If you own a home in Durham Region, below are 7 important things you need to know about backwater valves and your legal responsibilities.
All basements are at risk of flooding- whether due to a sudden downpour, a large amount of melting snow or other weather related factors. Having clean water backing up in your basement is bad enough. Now imagine the flood in your basement isn't rainwater, but rather dirty, contaminated sewage. Fortunately there is a way to help prevent this disaster from happening- by installing a backwater valve.
Read below as we take you through the basics of what backwater valves are, how they work, reasons you might need one, how to tell if you already have one, a getting started checklist, trouble-shooting and maintenance tips.
A backwater valve (sometimes called a backflow or sewer backup valve) is a one-way valve that can be installed on your sewer line. It is designed with a flap that only allows water or sewage to flow one way- out of your house. The valve will automatically shut to prevent any leakage if the public sewer line becomes backed up.
A city's sewer lines can become overwhelmed by a sudden heavy rainfall or sanitation backup, causing water or sewage to flow back towards your home. Simply put, if there is a sewer system backup, a properly installed backwater valve will help prevent sewage from flowing back into your house.
Backwater valves are required by some municipalities, while recommended by others. Please see the end of this article with information specific to Durham Region's backflow prevention by-law.
Backwater valves can be installed in new construction, or can be retrofitted into existing homes. Installation during new construction is easier and generally costs under $500.
Retrofitting a backwater valve can range upwards of $1,000 to $3,000. Some municipalities offer a subsidy to help financially assist with the installation of backwater valves. Click here to read about Durham Region's "Basement Flooding Loan Program Resulting From a Sanitary Sewer Backup."
Not to be confused with a backflow preventer, which prevents the backflow of clean water back into a water source, a backwater valve prevents the backup of sewage water into the drainpipe, which would otherwise flood your basement or wherever the drain pipe connects.

• ENTRIES SUPPLIED
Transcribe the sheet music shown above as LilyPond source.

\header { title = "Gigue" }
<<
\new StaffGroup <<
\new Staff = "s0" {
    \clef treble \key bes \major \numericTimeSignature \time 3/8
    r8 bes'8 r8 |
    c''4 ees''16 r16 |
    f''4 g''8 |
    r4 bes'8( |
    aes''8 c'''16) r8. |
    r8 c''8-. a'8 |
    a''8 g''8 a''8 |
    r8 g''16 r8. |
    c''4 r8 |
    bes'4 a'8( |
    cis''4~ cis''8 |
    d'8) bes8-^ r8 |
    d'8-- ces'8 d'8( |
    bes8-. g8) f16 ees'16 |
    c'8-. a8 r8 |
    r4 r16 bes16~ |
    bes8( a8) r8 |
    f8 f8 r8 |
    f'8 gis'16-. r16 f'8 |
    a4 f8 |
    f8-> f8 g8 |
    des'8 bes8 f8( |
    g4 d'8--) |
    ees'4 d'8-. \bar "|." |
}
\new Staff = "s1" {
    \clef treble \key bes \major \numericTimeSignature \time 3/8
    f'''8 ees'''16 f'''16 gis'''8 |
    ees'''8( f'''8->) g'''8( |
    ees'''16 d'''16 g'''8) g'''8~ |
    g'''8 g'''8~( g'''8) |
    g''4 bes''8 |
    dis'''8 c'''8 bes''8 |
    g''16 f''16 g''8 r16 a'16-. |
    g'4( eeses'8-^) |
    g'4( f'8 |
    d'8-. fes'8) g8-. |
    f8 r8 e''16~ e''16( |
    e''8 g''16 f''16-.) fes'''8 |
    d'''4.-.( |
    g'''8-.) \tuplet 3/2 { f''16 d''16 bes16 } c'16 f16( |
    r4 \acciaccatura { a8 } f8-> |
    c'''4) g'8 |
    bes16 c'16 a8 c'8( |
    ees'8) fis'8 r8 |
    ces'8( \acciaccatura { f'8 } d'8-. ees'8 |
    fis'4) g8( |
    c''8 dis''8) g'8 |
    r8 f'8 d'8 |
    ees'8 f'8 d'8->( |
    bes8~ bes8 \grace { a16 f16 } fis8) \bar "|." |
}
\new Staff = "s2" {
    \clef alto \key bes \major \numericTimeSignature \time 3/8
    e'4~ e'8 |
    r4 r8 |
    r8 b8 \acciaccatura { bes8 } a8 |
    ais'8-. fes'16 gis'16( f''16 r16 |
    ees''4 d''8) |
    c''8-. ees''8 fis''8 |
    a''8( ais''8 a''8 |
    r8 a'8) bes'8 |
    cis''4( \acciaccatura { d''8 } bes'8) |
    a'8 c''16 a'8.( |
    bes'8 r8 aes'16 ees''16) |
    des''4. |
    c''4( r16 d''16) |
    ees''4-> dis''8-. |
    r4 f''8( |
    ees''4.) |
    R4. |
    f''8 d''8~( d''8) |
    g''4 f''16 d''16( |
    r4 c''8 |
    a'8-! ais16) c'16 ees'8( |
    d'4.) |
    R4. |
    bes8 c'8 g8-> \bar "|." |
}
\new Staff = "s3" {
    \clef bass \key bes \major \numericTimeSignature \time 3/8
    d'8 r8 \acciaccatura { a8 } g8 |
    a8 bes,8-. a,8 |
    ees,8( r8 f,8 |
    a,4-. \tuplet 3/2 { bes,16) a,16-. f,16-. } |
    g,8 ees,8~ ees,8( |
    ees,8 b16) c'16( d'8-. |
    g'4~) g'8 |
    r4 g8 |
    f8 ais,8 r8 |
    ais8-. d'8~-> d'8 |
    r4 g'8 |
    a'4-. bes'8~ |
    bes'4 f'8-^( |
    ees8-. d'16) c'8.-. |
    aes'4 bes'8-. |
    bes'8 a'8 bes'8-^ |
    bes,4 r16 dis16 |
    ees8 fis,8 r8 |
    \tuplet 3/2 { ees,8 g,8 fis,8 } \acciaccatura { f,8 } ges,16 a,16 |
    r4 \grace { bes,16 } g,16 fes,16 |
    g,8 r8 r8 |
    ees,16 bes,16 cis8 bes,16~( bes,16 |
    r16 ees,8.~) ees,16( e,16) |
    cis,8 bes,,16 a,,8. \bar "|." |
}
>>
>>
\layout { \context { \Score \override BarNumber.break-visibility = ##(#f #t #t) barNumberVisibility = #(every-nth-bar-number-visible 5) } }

• STATED TASK
According to the backwater valve article, how does the valve stop sewage from entering a house during a sewer backup? Answer in one to three sentences. The rows are separate material from the backwater valve article.

• RESULT OF THIS TASK
A backwater valve is a one-way valve on the sewer line with a flap that lets water or sewage flow only out of the house. When the public sewer line backs up, for instance after a sudden heavy rainfall or a sanitation backup overwhelms it, the valve shuts automatically to prevent any leakage into the home.